§ Written task:
Pick out and copy every line in the records below that contains the string "from". Matching is case-sensitive.

§ Data supplied:
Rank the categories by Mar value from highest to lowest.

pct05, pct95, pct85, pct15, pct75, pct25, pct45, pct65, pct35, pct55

==

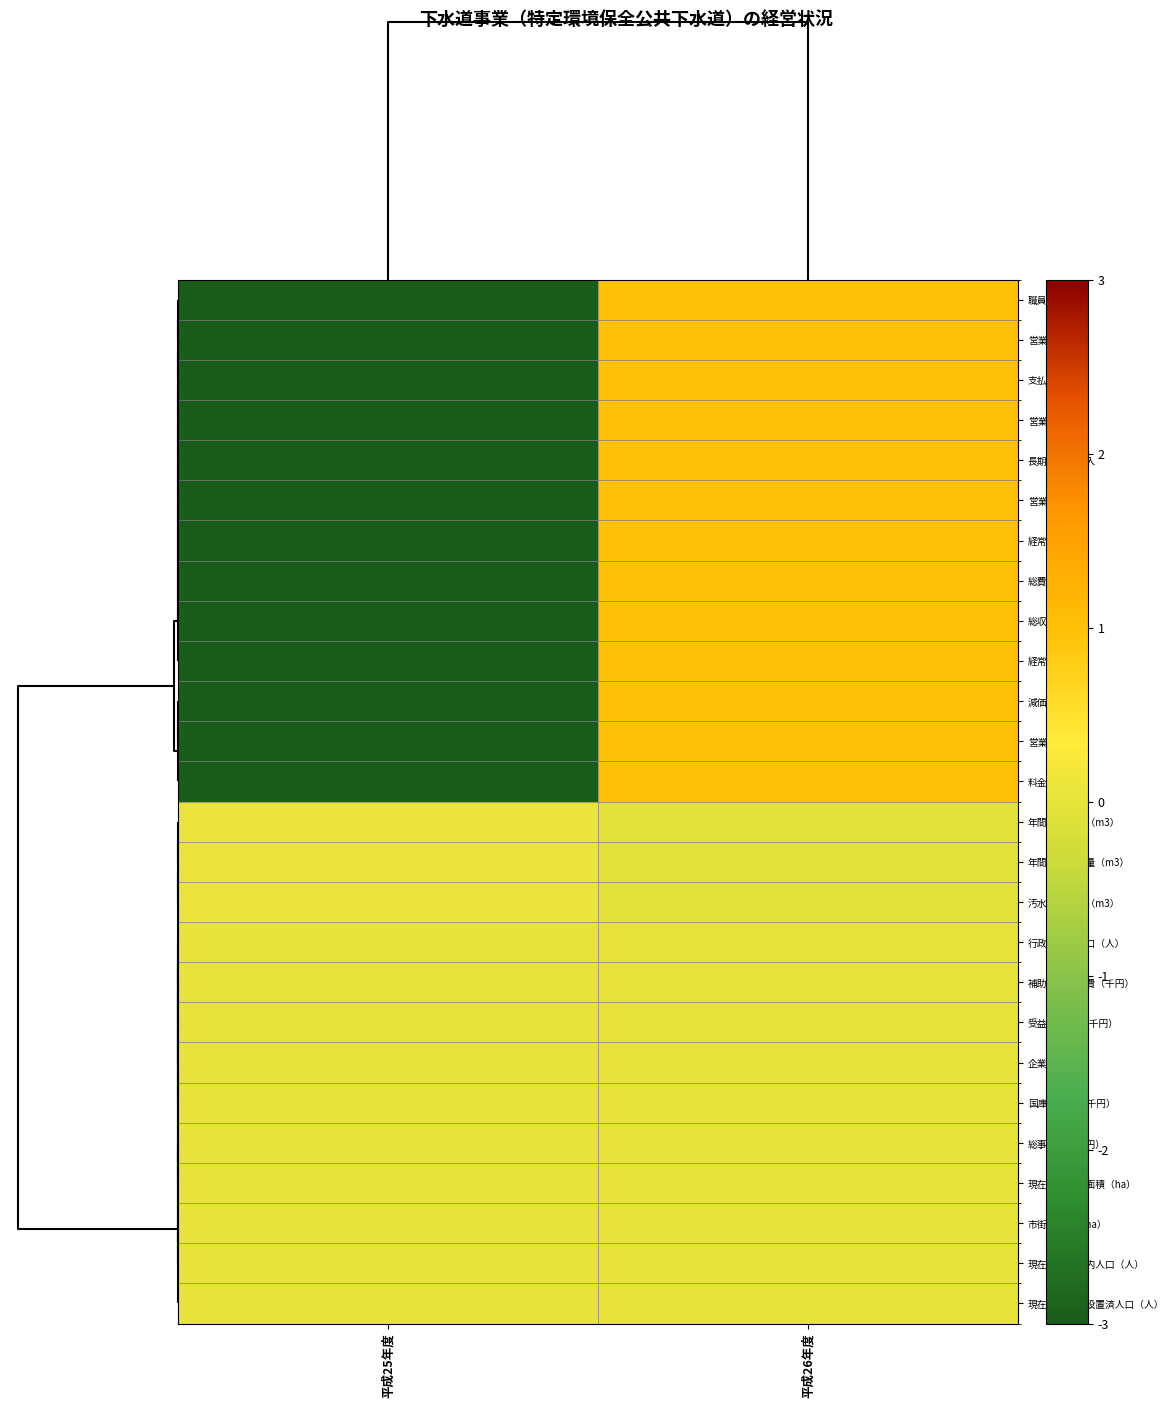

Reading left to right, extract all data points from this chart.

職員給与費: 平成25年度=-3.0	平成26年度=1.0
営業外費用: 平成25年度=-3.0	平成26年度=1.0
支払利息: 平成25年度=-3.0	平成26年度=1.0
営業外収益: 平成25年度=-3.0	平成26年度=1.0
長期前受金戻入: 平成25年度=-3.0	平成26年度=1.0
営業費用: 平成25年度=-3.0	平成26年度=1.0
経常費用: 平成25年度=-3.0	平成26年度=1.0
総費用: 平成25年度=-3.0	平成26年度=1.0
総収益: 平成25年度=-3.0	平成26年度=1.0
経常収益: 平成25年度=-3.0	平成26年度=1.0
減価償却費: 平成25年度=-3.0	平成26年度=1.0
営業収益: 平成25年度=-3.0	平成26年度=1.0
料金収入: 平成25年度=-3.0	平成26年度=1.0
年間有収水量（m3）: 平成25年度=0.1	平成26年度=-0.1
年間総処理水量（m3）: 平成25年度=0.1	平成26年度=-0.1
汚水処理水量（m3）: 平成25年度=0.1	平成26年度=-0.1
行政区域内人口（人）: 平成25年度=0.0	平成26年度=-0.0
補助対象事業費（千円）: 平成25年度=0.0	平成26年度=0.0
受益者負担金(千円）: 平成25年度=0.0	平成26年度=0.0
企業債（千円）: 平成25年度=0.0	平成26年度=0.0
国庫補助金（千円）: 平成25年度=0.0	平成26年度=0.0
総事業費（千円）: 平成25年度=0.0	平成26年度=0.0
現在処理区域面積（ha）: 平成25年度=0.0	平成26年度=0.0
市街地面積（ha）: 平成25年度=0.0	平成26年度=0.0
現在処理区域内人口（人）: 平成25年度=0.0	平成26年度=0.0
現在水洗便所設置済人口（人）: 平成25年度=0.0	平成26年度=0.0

§ Written reply:
Rank the categories by Mar value from highest to lowest.
Reading left to right, extract all data points from this chart.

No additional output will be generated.